Perfekt? Fast. In Feld B3 steht eine 0 (Null!) anstelle eines Leerfeldes. Leider kommen in der Medizin immer wieder Leerfelder vor, die ganz sicher nicht Null bedeuten. Es gibt ein unschönen Workaround: verwenden Sie folgende Formel für Feld A1:

=WENN(Daten!A1 = "", "",Daten!A1)

In Worten: Wenn das Feld A1 auf der Seite Daten leer ist, dann fülle die leere Zeichenfolge "" ein; sonst nehme den Wert von A1. Je nach Einstellung Ihres Computers müssen Sie in der obigen Formel ein ; anstelle eines Kommas , verwenden; darauf werden Sie aber bei der Eingabe aufmerksam gemacht. Diese Formel kopieren Sie in alle Zielfelder. Die Lösung ist deshalb unschöne, weil für Excel die leere Zeichenfolge "" etwas anderes ist als ein Leerfeld, auch wenn man es nicht sieht. Bisher ist es aber noch nicht schief gegangen; oder vielleicht doch, und ich habe es nicht gemerkt?

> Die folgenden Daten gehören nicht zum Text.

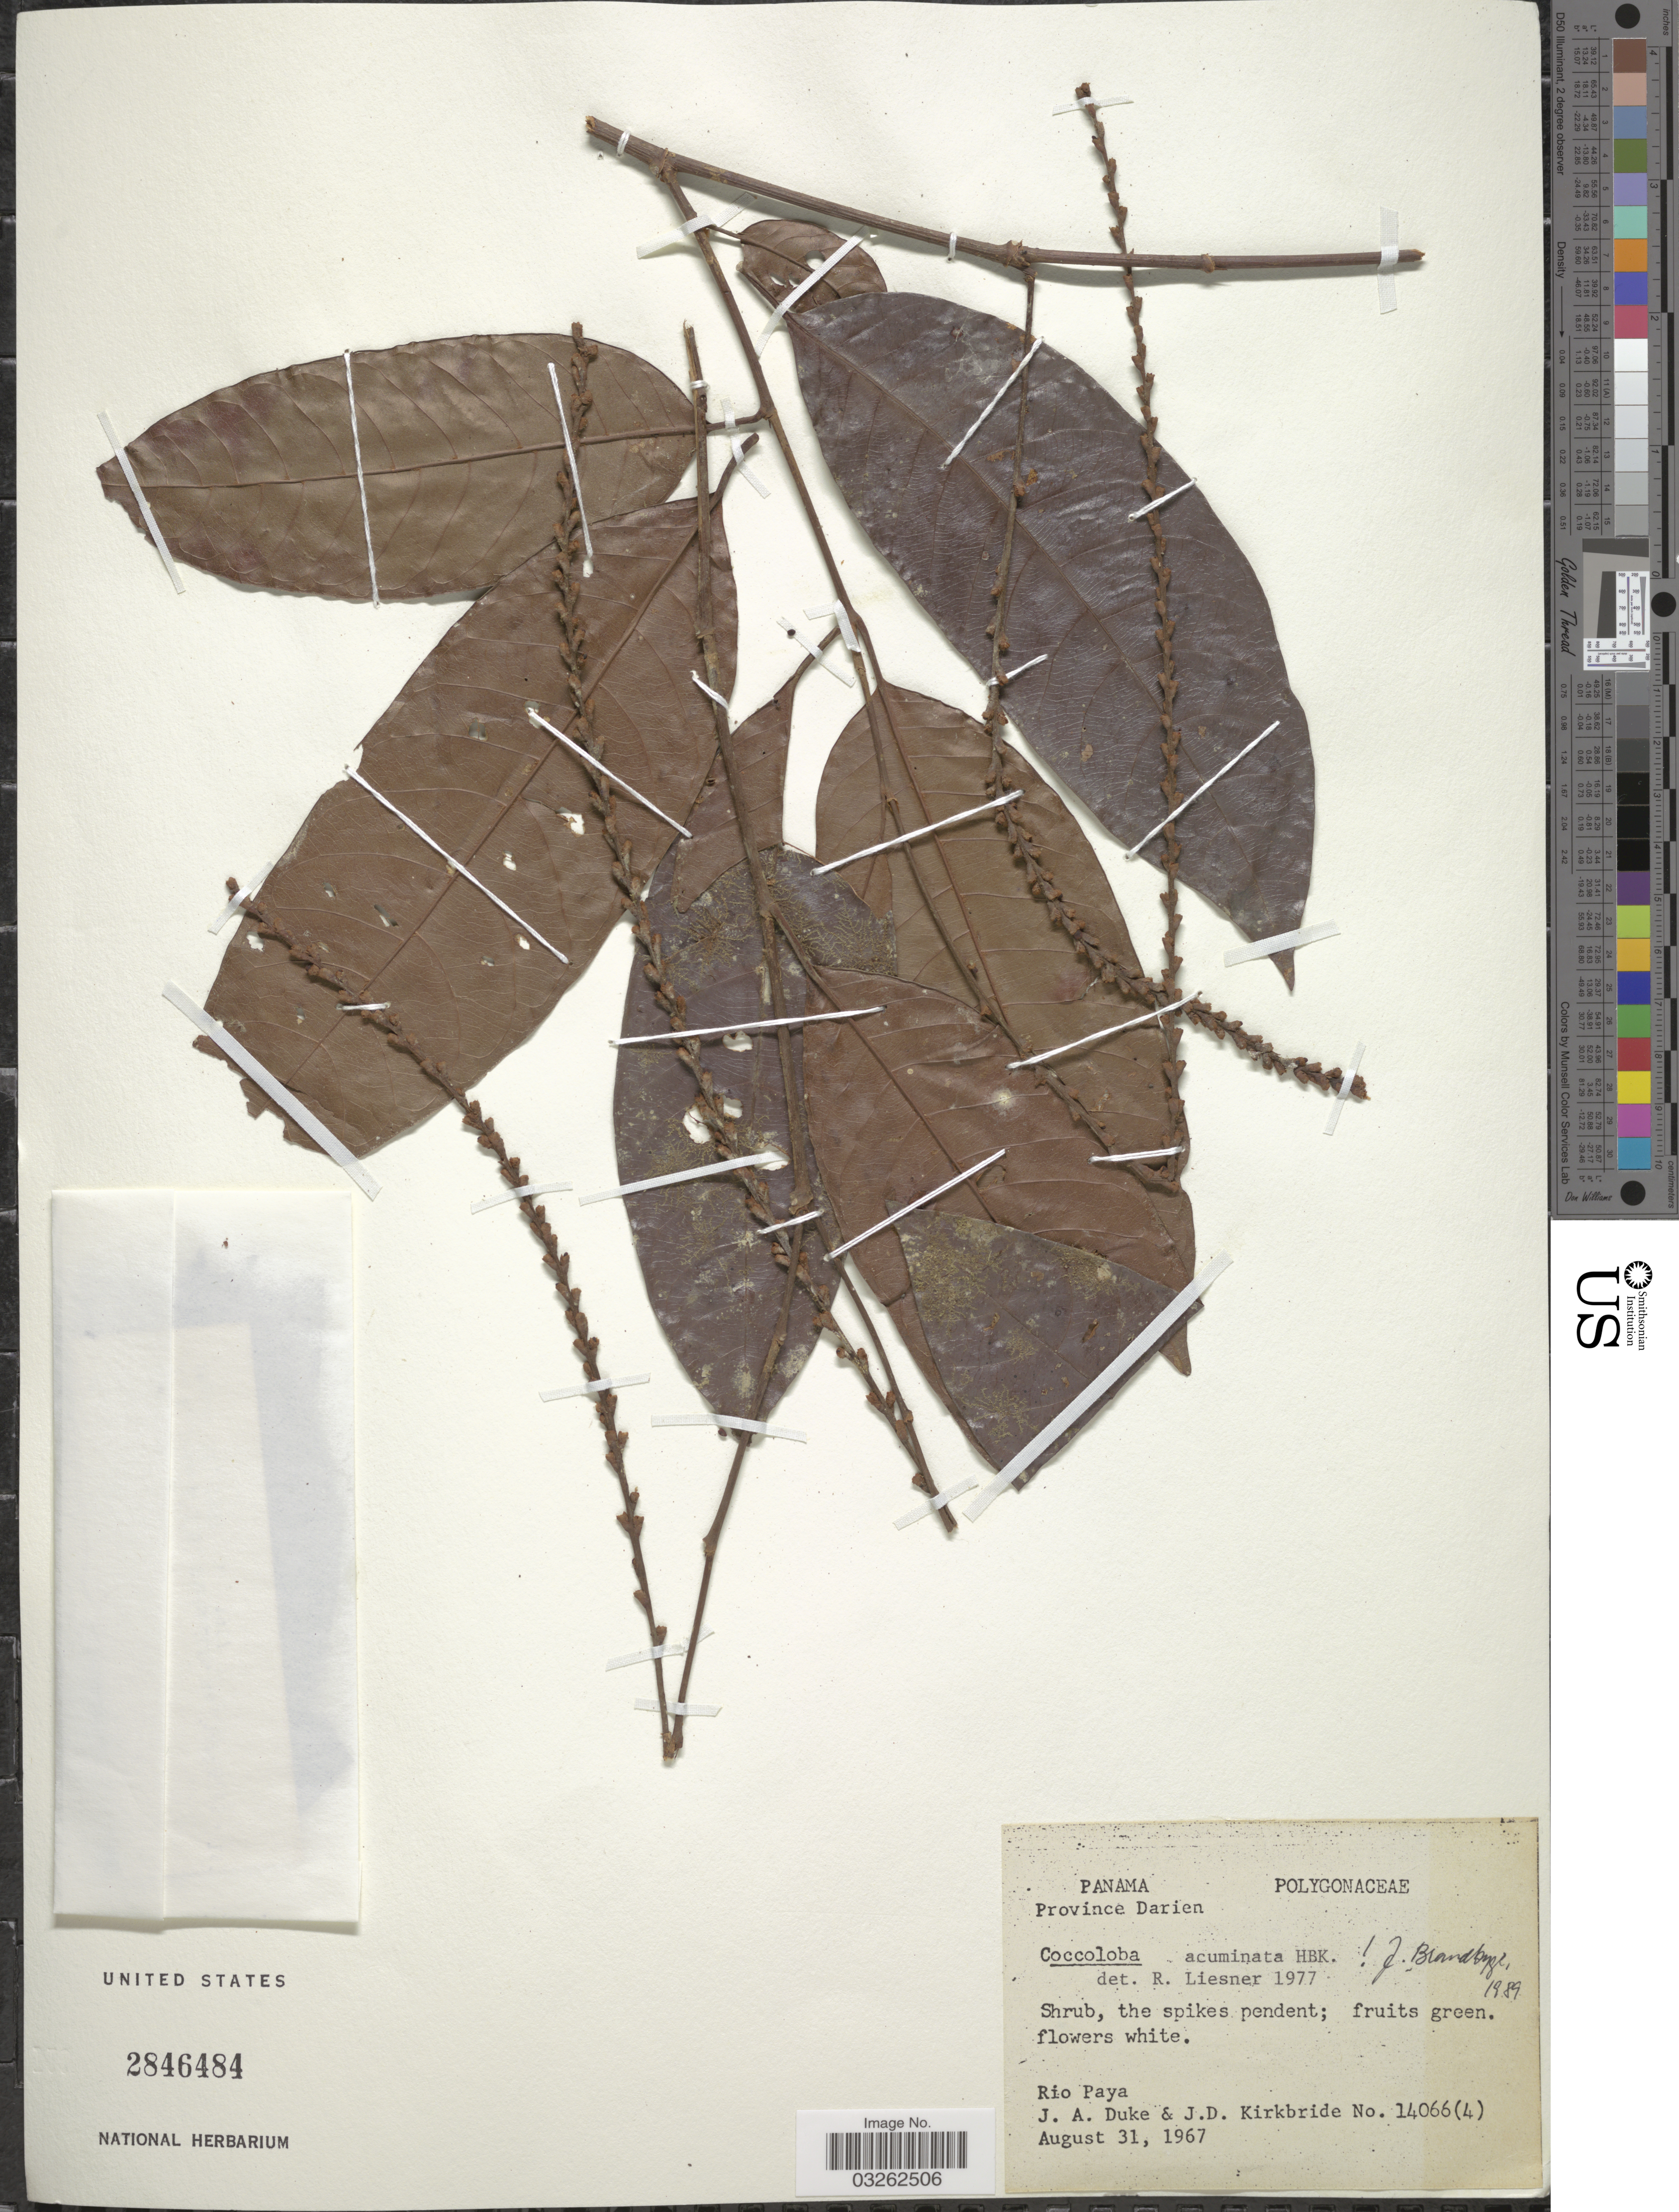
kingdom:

Das Beste zum Schluss: Pivot-Tabellen

Nach Excels größten Sünden nun zum Excels bestem Feature, das leider viel zu selten verwendet wird: Pivot-Tabellen und Pivot-Graphiken können bei der Erstellung von Tabellen und Kreuztabellen sehr, sehr hilfreich sein. Sie brauchen ein paar Stunden, um die Möglichkeiten an einfachen Beispielen auszuprobieren, aber die Investition zahlt sich ganz sicher aus. Dokumentation finden Sie auf den Hilfe-Seiten und im Internet. Leider können Sie damit keine statistischen Test berechnen; wenn Sie mit Leichtigkeit ein paar Seiten in der Arbeit füllen können, ist aber auch ganz nett.

Zum Anbeißen ein Beispiel: Verschiedene Dosierungen einer Medikaments, und wie oft dies Wirksamkeit als Sehr gut, .. ungenügend bewertet wurde.


Pivottabelle Eine Pivot-Tabelle; wenn Sie diese in die Arbeit übernehmen wollen, sollten Sie die Spalten- und Zeilenbeschriftungen etwas gutachterfreundlicher gestalten.


Versuchen Sie diese Tabelle mal auf konventionelle Art zu erstellen!